BANDUNG WETAN – Gagasan Google untuk membuat balon pintar Loon penyebar koneksi Internet disambut dengan baik oleh Lembaga Pengembangan Inovasi dan Kewirausahaan (LPIK) ITB.
Menurut salah satu tenant LPIK ITB, yaitu dari Founder PT Insitek, Hagorly, pihaknya telah menguji beberapa wilayah di Jawa Barat dalam pengembangan balon Loon. Wilayah tersebut memiliki infrastruktur yang bagus akan tetapi memiliki akses internet yang cukup buruk.
”Kami mengambil sampel di Kabupaten Cianjur, Subang, Majalengka dan Garut.
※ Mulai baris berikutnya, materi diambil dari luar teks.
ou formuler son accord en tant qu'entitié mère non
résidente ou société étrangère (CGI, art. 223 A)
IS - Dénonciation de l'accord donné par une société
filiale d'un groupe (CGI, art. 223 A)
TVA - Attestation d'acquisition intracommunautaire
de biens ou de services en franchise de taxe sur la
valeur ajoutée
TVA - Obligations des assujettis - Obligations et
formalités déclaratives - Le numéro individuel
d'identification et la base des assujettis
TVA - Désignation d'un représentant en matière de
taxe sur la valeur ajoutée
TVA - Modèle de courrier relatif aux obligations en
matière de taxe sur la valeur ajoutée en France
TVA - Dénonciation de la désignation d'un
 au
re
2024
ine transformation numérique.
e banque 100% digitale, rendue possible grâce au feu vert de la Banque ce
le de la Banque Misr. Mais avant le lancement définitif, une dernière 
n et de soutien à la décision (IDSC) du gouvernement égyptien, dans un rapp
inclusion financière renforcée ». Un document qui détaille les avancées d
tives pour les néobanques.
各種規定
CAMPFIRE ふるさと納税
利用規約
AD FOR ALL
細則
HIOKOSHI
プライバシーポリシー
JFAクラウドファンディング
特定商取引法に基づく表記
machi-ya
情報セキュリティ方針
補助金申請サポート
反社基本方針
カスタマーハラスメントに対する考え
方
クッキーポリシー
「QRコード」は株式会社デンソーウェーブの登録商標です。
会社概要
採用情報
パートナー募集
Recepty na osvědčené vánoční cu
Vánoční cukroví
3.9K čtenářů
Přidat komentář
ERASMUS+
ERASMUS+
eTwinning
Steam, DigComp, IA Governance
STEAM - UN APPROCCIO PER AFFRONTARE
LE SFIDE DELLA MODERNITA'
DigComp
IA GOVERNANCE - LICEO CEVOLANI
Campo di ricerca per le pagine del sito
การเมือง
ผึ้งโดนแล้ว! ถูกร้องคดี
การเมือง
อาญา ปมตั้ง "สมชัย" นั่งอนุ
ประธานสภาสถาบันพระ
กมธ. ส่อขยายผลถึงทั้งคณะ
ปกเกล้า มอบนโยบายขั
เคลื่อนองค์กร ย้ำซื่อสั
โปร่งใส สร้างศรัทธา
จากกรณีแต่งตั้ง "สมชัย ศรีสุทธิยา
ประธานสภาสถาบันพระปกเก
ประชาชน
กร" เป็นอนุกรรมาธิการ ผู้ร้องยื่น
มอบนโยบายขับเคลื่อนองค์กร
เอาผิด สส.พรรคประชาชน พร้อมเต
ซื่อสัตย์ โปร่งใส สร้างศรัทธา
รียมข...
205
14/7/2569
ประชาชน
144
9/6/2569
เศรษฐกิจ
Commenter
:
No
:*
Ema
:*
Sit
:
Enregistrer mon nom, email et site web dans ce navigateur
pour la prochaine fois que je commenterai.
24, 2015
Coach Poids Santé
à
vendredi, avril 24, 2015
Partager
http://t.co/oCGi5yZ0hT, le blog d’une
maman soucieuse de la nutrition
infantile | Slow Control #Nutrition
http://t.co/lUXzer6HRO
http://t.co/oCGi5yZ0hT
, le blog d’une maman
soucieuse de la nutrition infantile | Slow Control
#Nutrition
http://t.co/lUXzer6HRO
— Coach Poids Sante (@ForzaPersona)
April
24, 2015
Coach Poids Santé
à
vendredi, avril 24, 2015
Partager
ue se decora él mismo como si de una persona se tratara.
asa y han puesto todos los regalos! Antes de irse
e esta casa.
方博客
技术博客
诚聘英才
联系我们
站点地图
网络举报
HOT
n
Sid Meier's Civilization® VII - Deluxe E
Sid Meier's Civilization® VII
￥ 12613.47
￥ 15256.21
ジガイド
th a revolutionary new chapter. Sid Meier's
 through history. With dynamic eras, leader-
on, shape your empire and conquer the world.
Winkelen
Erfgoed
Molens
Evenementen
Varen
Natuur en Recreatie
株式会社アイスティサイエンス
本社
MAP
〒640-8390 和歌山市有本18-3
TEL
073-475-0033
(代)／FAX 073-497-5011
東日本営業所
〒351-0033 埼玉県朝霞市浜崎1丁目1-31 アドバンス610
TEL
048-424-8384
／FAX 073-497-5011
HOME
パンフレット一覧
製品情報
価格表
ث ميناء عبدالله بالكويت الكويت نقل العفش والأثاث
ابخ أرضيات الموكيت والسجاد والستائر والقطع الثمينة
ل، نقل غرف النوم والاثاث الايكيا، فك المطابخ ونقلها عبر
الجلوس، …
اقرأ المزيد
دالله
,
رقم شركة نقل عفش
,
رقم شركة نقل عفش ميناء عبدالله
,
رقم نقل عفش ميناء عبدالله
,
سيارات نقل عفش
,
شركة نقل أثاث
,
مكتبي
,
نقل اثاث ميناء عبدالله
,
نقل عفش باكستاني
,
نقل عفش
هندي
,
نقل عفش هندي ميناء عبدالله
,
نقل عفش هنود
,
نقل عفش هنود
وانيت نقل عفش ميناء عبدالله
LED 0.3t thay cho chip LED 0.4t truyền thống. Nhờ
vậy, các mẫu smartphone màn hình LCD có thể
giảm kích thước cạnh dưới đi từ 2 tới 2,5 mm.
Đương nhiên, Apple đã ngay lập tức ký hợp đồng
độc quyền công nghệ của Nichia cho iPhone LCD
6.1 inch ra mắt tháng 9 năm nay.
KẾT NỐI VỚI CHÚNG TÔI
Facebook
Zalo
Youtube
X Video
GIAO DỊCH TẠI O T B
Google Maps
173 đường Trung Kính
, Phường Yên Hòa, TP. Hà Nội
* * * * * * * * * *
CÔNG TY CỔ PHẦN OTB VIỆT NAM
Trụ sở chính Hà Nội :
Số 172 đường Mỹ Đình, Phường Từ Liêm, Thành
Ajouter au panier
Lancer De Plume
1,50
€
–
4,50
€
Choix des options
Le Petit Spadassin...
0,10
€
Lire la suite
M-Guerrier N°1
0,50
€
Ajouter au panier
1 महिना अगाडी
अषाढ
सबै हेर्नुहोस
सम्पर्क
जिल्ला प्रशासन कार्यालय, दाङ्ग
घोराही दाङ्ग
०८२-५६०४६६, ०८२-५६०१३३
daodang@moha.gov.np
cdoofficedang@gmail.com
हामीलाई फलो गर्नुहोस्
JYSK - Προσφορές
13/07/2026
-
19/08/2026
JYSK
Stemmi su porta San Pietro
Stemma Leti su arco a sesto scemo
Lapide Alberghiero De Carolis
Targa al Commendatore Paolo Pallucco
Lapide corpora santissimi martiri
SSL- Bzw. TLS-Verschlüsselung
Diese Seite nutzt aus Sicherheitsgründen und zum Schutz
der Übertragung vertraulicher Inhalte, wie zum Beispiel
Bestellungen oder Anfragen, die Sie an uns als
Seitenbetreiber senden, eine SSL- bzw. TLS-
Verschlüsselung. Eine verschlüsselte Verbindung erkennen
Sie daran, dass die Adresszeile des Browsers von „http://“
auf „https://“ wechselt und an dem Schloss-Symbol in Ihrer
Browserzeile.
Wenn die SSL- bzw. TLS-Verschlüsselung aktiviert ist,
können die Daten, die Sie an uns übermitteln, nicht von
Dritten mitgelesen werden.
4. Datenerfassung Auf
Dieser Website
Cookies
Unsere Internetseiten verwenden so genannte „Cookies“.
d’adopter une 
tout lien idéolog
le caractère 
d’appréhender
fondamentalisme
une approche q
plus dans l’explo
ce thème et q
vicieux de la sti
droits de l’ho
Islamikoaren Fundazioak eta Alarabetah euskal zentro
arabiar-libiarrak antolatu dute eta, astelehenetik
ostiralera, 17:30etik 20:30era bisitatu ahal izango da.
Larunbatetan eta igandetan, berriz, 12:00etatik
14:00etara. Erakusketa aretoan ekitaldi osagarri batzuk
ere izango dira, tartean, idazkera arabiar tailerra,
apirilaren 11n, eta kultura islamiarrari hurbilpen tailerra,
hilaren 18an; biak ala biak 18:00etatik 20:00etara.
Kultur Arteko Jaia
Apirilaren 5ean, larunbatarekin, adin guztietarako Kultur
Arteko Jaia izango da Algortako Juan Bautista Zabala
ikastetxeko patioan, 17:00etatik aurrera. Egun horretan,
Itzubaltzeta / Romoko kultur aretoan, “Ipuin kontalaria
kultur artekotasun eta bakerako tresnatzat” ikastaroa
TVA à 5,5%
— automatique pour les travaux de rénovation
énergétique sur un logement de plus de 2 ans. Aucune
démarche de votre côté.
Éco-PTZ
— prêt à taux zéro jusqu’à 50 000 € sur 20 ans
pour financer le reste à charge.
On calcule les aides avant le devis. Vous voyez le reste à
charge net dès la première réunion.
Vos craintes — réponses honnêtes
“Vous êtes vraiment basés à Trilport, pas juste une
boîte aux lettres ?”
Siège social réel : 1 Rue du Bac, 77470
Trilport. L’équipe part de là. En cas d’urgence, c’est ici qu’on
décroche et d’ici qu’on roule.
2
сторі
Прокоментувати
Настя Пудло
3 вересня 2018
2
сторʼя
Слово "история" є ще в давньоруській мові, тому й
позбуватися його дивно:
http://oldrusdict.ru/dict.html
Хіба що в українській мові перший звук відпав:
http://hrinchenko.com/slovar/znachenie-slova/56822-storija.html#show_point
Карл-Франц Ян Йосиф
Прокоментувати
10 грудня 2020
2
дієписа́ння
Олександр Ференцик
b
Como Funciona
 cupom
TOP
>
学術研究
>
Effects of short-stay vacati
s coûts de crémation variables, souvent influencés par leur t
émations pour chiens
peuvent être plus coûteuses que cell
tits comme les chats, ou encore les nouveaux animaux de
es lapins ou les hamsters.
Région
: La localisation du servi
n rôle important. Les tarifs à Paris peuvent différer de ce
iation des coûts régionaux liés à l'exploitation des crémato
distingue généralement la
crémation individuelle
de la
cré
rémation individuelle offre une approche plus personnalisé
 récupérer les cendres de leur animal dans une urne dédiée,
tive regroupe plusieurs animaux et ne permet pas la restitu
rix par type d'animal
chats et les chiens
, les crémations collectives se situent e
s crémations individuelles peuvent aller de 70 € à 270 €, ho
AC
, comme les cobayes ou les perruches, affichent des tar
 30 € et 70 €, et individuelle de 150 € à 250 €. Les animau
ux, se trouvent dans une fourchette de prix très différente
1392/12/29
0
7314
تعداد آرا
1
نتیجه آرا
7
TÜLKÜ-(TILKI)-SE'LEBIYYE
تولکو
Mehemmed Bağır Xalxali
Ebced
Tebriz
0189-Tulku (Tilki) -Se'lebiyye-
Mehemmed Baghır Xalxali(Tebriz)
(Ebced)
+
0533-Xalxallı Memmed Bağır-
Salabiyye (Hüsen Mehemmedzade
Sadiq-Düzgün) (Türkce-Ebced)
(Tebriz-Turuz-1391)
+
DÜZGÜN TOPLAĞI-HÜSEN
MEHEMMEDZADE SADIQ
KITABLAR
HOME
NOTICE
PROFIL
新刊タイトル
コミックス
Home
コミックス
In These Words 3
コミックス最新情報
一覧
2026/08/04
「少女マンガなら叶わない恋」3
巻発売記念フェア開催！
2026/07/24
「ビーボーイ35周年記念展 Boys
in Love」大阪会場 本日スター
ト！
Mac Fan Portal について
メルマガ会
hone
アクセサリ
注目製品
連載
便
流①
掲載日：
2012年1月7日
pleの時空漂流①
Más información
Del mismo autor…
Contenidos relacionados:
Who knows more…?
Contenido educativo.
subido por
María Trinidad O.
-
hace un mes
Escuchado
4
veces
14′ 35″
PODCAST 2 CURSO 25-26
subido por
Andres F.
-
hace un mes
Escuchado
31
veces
Ternyata wilayah tersebut memiliki akses internet yang cukup jelek,” ucapnya kepada Bandung Ekspres di Gedung LPIK ITB, kemarin (8/1).
Dari sampel itu, pihaknya baru membuat balon Loon dengan cakupan luas kurang lebih 2 x 2 kilometer. Luasnya hanya bisa mencakup untuk sebuah konser musik atau seluas lapangan sepak bola dengan ketinggian balon Loon sekitar 25-50 kilometer. Untuk itu pihaknya masing melakukan pengembangan step by step agar balon Loon tersebut bisa mencakup Kota/Kabupaten.
Diakui, cakupan kota/kabupaten membutuhkan penelitian lebih lanjut. Salah satunya, bahan agar balon Loon tersebut tetap bisa terbang dan tidak pecah. Saat ini, agar balon tidak pecah saat mengudara pihaknya menggunakan bahan polimer.
”Kita menggunakan gas hidrogen dan helium untuk menjaga ketinggian,” katanya.
Sementara itu, Menteri Komunikasi dan Informasi (Menkominfo) Rudiantara mengatakan, pengembangan balon Loon dianggap sebagai langkah untuk melakukan start up digital.
”Untuk mendorong digital ekonomi yang diproyeksikan 2020 mencapai Rp 130 miliar dolar perlu menumbuhkan teknopreneur,” katanya.
Di Indonesia menurutnya setiap tahunnya dibutuhkan sekitar 200 teknopreneur. Bahkan di 2020 dibutuhkan 1.000 orang teknopreneur.
Untuk mendapatkan hal itu, perlu dibutuhkan pelantihan yang terstruktur. ”Tidak hanya sekedar hobi, perlu dilakukan kajian lebih lanjut,” jelasnya.
Dia merinci, dibutuhkan anggaran sekitar Rp 80-100 miliar untuk itu rencana tersebut. Dia menegaskan, sumber dana tersebut didapat dari berbagai sumber meski dia berharap, para teknopreneur itu berasal dari Indonesia.
Dia menerangkan tumbuhnya teknopreneur kebanyakan tumbuh dari perguruan tinggi. Sehingga di Indonesia ada delapan kampus yang menjadi fokus teknopreneur. Khusus di Bandung, difokuskan di ITB.